[Records from a data collection]
+===+

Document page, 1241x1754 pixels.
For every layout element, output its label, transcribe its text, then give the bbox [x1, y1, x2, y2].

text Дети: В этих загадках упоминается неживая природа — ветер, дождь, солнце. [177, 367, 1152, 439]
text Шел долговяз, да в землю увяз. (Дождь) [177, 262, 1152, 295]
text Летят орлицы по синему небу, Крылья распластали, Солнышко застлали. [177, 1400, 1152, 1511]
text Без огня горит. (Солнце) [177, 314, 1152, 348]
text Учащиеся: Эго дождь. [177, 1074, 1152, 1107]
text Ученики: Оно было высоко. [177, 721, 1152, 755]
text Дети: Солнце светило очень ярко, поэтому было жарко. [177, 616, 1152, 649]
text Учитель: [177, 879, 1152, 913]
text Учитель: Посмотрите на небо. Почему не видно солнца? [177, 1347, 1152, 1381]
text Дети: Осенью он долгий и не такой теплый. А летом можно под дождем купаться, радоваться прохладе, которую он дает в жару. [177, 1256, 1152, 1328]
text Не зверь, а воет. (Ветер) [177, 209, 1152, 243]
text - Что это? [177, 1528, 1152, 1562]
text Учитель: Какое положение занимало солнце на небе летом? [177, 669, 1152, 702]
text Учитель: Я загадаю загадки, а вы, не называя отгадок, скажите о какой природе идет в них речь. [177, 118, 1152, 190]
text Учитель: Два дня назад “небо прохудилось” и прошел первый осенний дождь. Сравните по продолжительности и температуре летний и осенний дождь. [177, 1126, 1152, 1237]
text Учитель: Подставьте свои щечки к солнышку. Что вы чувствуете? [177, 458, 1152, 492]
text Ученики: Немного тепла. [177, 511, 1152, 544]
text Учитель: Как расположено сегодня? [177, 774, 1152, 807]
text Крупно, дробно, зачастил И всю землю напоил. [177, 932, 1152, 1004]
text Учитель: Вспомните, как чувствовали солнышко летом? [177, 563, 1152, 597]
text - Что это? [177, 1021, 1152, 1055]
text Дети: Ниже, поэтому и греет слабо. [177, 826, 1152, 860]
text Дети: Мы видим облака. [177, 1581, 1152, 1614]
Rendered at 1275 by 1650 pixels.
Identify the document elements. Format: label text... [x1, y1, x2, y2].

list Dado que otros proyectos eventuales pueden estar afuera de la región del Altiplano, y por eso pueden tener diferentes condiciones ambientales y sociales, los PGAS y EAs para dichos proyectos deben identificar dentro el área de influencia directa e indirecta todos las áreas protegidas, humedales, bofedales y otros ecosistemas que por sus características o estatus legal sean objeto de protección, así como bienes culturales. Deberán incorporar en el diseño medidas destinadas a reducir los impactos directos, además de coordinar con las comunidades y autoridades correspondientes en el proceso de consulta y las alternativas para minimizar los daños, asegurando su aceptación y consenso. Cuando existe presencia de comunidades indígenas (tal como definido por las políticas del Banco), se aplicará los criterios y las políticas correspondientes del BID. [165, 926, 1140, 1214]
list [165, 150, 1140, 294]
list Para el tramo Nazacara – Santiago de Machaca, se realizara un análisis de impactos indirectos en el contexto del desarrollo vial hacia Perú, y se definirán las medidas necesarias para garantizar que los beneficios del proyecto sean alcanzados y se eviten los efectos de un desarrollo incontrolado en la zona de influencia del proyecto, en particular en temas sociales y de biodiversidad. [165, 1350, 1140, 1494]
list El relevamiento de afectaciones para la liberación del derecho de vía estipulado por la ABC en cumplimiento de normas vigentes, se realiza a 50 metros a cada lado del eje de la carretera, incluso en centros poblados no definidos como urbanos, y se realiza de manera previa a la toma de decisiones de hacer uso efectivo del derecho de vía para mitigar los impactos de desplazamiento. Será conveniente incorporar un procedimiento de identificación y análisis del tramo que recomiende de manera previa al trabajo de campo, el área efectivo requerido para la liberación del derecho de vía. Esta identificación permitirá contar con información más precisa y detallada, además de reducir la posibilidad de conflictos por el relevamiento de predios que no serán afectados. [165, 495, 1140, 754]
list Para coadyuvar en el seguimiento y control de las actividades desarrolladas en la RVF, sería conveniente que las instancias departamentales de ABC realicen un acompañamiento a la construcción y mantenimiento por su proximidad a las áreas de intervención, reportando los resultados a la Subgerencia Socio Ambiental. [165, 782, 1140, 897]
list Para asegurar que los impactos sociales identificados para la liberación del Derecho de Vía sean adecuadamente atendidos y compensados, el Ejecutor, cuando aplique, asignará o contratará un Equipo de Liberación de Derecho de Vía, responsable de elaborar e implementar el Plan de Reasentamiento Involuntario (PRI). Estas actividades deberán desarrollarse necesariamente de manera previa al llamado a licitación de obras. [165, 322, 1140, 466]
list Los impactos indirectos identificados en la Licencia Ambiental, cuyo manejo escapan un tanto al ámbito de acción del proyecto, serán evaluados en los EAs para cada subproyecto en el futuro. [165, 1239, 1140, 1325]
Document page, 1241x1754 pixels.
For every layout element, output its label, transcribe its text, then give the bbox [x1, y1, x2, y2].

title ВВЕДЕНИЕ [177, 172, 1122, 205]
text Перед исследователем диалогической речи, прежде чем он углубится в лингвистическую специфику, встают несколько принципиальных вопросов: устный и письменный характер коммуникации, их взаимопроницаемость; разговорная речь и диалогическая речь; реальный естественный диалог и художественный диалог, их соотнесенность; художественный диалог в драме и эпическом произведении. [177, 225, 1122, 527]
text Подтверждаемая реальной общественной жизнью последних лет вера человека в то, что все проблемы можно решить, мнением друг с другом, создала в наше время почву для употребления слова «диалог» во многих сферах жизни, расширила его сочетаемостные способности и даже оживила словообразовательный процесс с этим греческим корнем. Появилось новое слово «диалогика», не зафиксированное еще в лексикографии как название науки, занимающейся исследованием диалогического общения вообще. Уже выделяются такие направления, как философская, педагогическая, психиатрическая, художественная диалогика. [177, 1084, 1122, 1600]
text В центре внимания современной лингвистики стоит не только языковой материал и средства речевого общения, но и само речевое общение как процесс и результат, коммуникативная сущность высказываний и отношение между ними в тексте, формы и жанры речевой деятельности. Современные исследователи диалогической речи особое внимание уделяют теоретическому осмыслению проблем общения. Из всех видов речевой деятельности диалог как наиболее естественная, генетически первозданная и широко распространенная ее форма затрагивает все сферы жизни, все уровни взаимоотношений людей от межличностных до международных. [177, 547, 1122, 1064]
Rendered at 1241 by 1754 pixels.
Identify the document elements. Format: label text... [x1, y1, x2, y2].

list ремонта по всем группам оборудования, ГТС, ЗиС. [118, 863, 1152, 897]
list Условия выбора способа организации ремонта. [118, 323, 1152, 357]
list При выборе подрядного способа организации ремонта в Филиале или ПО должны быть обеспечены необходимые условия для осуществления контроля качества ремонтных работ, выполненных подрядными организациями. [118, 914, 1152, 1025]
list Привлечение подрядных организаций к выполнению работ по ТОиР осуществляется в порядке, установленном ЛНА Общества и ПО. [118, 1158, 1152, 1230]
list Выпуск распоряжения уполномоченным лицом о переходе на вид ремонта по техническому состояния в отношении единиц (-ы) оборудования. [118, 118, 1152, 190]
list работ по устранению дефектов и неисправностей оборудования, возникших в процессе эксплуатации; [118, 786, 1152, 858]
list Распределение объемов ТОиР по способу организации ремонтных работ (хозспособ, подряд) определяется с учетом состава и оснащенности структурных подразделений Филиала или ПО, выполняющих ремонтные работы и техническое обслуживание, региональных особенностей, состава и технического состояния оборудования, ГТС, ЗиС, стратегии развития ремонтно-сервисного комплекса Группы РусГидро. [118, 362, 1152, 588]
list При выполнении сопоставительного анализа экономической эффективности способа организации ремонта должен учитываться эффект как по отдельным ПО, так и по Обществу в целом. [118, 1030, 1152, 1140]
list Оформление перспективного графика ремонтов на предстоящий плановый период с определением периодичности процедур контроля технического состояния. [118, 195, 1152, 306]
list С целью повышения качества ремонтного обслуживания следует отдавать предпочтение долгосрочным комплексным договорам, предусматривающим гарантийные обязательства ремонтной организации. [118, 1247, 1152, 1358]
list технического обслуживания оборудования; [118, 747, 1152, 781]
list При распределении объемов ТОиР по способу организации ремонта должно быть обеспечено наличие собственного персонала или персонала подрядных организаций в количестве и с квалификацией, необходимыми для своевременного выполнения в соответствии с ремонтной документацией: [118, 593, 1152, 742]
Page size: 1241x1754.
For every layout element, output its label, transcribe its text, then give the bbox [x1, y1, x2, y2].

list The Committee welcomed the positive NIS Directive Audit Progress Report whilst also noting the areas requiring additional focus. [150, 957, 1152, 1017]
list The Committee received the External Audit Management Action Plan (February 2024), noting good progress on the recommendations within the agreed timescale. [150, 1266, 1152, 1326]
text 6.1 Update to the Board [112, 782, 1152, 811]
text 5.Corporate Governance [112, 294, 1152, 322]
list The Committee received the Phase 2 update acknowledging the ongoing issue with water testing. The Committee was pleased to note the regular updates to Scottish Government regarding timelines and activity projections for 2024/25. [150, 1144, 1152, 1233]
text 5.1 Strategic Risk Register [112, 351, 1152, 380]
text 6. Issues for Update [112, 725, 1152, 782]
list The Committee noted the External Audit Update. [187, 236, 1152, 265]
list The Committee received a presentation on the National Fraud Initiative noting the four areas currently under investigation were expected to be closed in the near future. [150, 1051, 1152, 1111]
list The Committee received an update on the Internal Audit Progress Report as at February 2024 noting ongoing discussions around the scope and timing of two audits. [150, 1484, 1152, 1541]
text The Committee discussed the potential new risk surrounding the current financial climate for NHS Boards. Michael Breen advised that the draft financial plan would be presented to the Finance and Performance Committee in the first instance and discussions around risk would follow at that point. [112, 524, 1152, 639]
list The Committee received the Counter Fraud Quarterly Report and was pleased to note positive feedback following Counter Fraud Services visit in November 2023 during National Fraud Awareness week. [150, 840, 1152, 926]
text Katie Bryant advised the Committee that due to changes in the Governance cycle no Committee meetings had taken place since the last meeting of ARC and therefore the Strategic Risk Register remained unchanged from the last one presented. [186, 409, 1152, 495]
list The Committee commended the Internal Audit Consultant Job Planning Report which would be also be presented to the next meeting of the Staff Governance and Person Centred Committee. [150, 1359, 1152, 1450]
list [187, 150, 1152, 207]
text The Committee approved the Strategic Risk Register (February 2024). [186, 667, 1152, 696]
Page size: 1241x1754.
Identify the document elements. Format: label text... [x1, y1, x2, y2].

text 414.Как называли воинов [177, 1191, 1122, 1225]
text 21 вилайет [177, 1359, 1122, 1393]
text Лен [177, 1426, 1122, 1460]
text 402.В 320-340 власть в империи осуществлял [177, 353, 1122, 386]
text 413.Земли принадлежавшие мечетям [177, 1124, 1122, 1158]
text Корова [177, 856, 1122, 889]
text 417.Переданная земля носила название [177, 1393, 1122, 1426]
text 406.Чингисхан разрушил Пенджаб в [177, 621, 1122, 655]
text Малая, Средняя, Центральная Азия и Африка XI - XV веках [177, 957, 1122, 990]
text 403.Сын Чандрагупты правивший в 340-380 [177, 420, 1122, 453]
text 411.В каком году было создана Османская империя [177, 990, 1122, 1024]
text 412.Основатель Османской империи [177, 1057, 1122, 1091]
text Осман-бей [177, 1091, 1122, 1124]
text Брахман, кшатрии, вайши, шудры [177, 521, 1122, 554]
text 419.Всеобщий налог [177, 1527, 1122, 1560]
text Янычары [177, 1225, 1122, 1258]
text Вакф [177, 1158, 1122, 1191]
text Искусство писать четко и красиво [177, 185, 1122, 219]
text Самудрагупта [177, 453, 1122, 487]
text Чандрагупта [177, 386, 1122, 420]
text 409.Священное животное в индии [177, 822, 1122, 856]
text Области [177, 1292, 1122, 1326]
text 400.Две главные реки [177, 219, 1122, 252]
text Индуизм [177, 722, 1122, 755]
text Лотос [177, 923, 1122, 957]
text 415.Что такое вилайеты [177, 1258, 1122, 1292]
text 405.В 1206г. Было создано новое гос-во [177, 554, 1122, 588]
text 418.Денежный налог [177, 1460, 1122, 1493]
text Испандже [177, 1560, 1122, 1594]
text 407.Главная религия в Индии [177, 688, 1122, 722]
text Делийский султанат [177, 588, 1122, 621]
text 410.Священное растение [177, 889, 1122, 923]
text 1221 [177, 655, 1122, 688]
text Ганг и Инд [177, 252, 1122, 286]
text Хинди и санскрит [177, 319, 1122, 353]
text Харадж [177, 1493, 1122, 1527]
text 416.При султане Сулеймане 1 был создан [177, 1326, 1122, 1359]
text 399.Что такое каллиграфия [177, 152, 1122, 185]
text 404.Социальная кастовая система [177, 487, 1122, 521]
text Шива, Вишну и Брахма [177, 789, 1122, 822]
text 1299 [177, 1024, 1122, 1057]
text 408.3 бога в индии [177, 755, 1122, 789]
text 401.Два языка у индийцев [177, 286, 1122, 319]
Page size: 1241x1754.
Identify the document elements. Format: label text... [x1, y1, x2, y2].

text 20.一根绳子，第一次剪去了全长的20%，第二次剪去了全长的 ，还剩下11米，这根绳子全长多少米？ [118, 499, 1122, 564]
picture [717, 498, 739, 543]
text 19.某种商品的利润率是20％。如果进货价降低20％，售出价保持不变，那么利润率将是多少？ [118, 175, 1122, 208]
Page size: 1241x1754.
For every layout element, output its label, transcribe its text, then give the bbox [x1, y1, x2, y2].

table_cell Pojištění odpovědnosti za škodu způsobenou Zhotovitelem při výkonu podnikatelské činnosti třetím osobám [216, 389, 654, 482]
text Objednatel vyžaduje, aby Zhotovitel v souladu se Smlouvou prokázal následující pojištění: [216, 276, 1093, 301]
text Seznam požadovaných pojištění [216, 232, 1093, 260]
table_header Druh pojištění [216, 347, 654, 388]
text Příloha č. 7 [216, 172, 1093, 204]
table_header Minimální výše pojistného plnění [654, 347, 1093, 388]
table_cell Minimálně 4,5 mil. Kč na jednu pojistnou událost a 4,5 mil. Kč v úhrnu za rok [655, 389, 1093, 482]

+===+

» **Instruction**
Could you work out how many lines in the records include "качества"? Answer with the number only.

» **Solution to the exercise**
2